Ever since the release of the film linguists and computer scientists have tried to get computers to understand human language by programming the semantics of language as software. We already have programmes that can understand and distinguish numbers and certain words on our mobiles, when we pay bills over the phone, and even in computer games, but a computer that can understand and be fluent in a human language has eluded us.
That may be changing- a University of Texas at Austin linguistics Professor, Katrin Erk, is using supercomputers to develop a new method for helping computers learn natural language.
Instead of hard-coding human logic or deciphering dictionaries to try to teach computers language, Erk decided to try a different tactic: feed computers a vast body of texts (as an input of human knowledge) and use the implicit connections between the words to create a map of relationships.
“An intuition for me was that you could visualize the different meanings of a word as points in space. You could think of them as sometimes far apart, like a battery charge and criminal charges, and sometimes close together, like criminal charges and accusations (“the newspaper published charges…”). The meaning of a word in a particular context is a point in this space. Then we don’t have to say how many senses a word has. Instead we say: ‘This use of the word is close to this usage in another sentence, but far away from the third use.'”
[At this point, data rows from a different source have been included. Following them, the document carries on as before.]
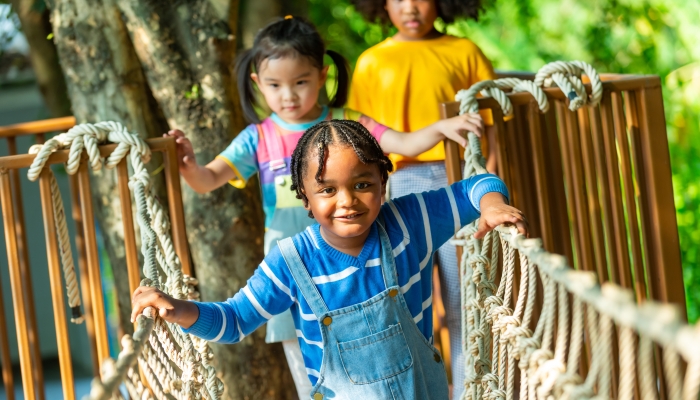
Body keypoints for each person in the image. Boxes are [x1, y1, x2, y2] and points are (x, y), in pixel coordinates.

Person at [163, 15, 490, 398]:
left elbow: (403, 143)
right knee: (313, 366)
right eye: (275, 85)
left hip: (362, 255)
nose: (289, 95)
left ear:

I have to say that as a human, I had some trouble getting my head round that quote! Perhaps we should be looking at how babies learn language and try to replicate that learning in a computer. But back to Erk’s work, to create a model that can accurately recreate the intuitive ability to distinguish word meaning will require a lot of text and a lot of analytical crunching power.
“The lower end for this kind of a research is a text collection of 100 million words. If you can give me a few billion words, I’d be much happier. But how can we process all of that information? That’s where supercomputers come in.”
So we need a mega computer to help us devise a computer that will not only understand us, but communicate intelligently with us. If this could be achieved, how close wiuld such a computer be to a sentient entity? What if it’s first words to us once we switch on this fully loaded language-conversant computer are “I’m hungry”! Well, as long it doesn’t start singing “Daisy Daisy” and switching off life support systems… But perhaps HAL 9001 will be better behaved.